01/03/2026

Paramount Wins Warner Bros Discovery Bidding War



This week’s key terms/concepts:

Abuse of Dominance: Anti-competitive behaviour of firms and companies that have significant market share.

Due Diligence: The careful investigations and evaluation conducted before an agreement to ensure risk management.

Consumer Welfare Standard: A standard that determines when a company’s conduct clearly harms consumer interest. 

Last week, there were further developments in the ongoing bidding process for the acquisition of Warner Bros Discovery. After months of competing offers, Netflix has now withdrawn from the deal, leaving Paramount Skydance as the remaining bidder. This follows from December, where Warner Bros had accepted a takeover offer from Netflix, leaving Paramount to submit its “best and final” offer ahead of the shareholder vote. With Netflix now pulling out of the process, attention turns to whether Paramount’s offer will receive shareholder approval.

How is this important?


The co-chief executive of Netflix had previously commented that Paramount’s acquisition would collapse one of the few major studios left in Hollywood, as unlike Netflix, Paramount intended to merge the entire studio, which had indicated it would leave certain properties under WB to operate independently. With Netflix no longer pursuing the deal, those structural concerns now centre solely on Paramount’s proposed integration strategy.

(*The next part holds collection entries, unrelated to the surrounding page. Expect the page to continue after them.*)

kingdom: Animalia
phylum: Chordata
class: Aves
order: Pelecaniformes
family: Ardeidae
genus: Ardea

Streaming is a scale-driven business, with the larger library of content available on a platform correlating to consumer attraction. This acquisition may place Paramount Skydance in a position to hold a large monopoly on streaming services, consequently causing larging spikes in subscription prices, reducing content on other rival platforms and generally leading to negative repercussions for consumers.

Additionally, there is a substantial amount of intellectual property rights that will now need to be scrutinised thoroughly, as a singular misstep could reduce the material value of these IPs and the deal as a whole. WB holds many international distribution rights, and this merger may need to be approved over multiple jurisdictions with Paramount having the power to restrict access to content in global broadcasting.

What does this mean for the legal sector?


Before this deal can go through, there are various different antitrust regulations that need to be complied with by both parties. Paramount may have already cleared a major antitrust hurdle with its support from the one of their major donor’s Larry Ellison who stated that the deal complied with the department of justice’s review process with Netflix still in the midst of its review. Due to the scale and significance of the deal, antitrust law is reviewed globally by different bodies, not just nationally, and if regulators take a stricter position through a more in-depth investigation, we could see that law firms would have to deal with longer merger reviews, a more complex workload and more engagement with foreign antitrust regulators.

If regulators adopt a stricter position and initiate more in-depth investigations, law firms can expect longer merger review timelines, increased complexity in cross-border compliance, and more sustained engagement with foreign antitrust regulators. The withdrawal of Netflix may simplify the competitive dynamics of the bidding process, but it does not reduce the regulatory scrutiny likely to apply to Paramount’s proposed consolidation.